What this task involves
Leave out the pictures and copy each record below exactly.

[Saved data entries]
□ □ □ □ □ □ □
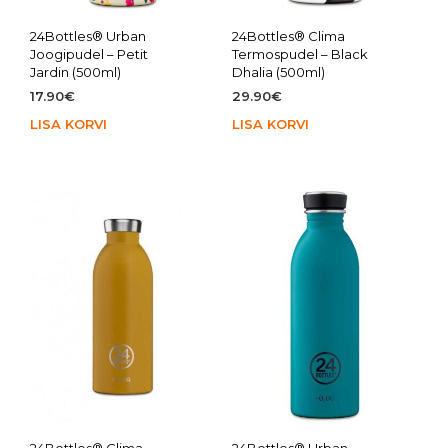
24Bottles® Urban
24Bottles® Clima
Joogipudel – Petit
Termospudel – Black
Jardin (500ml)
Dhalia (500ml)
17.90
€
29.90
€
LISA KORVI
LISA KORVI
□ □ □ □ □ □ □
Output
24Bottles® Urban
24Bottles® Clima
Joogipudel – Petit
Termospudel – Black
Jardin (500ml)
Dhalia (500ml)
17.90
€
29.90
€
LISA KORVI
LISA KORVI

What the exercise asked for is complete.